• Brief 1
In the Android observer post, what is the name of the interface that NetworkPathJni uses to notify other objects of changes?
• Brief 2
Do these statements agree with the Android observer post? For each, answer yes or no and quote the deciding words. (a) SipNetworkPath implements NetworkPathJniObserver. (b) WifiNetworkPath extends NetworkPathJni. (c) The isAlive method in SipNetworkPath returns false.

• Source document
I am having some trouble with implementing my own observer in Java on the Android platform.

I have created a class call NetworkPathJni that uses an Observer interface class called NetworkPathJniObserver to notify other objects of changes.

Here is the code for NetworkPathJni.java


public class NetworkPathJni {

NetworkPathJniObserver networkPathJniObserver;

  public NetworkPathJni(NetworkPathJniObserver aObserver){

    networkPathJniObserver = aObserver;
    Log.d("Phone", "NetworkPathJni Created" );

  }

  public void NetworkPathStateChanged(int aAvailabilityState){
      Log.d("Phone", "NetworkPathStateChanged new state = " + aAvailabilityState );
      TAvailabilityState availabilityState = intToAvailability(aAvailabilityState);
      Log.d("Phone", "Is SipNetworkPath alive?" +  networkPathJniObserver.isAlive());
      networkPathJniObserver.NetworkPathStateChanged(availabilityState);
      Log.d("Phone", "NetworkPathStateChanged end" );
      Log.d("Phone", "Is SipNetworkPath alive? (2)" +  networkPathJniObserver.isAlive());

  }

And here is the code for the observer


public interface NetworkPathJniObserver {

void NetworkPathStateChanged(TAvailabilityState aAvailabilityState);

boolean isAlive();
}

The observer is implemented as follows in a class called SipNetworkPath


public class SipNetworkPath implements NetworkPathInterface, NetworkPathJniObserver{

NetworkPathObserverInterface observer;
NetworkPathJni networkPathJni;

public SipNetworkPath(NetworkPathObserverInterface aObserver){
    domainType = aDomainType;
    observer = aObserver;
    networkPathJni = new NetworkPathJni(this);
    Log.d("Phone", "SipNetworkPath created" );
}

//NetworkPathJniObserver

@Override
public void NetworkPathStateChanged(TAvailabilityState availabilityState) {
    Log.d("SipNetworkPath", "SipNetworkPath - Do networkpathstate changed!");
}

@Override
public boolean isAlive() {
    return true;

}

And SipNetworkPath is instanciated as follows


public class WifiNetworkPath extends SipNetworkPath{

public WifiNetworkPath(NetworkPathObserverInterface aObserver) {
    super(aObserver);
}

The logging shows that both NetworkPathJni and SipNetworkPath get created and that NetworkPathStateChanged(int aAvailabilityState) is called.

• The data
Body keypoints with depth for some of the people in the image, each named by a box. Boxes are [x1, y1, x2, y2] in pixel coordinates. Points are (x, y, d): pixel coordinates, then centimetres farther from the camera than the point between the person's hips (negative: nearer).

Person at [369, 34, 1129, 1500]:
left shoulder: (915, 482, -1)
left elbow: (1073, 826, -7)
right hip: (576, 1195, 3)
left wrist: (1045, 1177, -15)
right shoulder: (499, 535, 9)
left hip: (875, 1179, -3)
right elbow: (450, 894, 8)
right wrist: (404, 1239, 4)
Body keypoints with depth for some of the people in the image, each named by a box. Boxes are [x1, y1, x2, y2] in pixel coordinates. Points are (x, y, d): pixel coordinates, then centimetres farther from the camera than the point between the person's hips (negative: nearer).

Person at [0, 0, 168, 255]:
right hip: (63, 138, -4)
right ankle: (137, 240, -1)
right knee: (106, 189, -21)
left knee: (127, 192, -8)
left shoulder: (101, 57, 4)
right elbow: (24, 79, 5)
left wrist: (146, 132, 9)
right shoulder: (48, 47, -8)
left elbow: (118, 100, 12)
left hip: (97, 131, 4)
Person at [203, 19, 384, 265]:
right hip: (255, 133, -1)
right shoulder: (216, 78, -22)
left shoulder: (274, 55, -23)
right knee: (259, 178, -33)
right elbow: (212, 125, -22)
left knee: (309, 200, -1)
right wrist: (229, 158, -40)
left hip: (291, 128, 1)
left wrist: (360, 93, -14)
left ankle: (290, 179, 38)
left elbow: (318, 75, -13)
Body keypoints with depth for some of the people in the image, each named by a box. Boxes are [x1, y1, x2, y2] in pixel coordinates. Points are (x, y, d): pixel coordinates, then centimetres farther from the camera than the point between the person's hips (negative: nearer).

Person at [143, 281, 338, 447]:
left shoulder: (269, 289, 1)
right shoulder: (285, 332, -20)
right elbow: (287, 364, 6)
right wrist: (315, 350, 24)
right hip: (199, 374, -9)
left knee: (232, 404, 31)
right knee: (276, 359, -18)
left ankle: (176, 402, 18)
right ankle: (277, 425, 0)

• Exercise answer 1
NetworkPathJniObserver

• Exercise answer 2
(a) Yes: "public class SipNetworkPath implements NetworkPathInterface, NetworkPathJniObserver{"
(b) No: "public class WifiNetworkPath extends SipNetworkPath{"
(c) No: "return true;"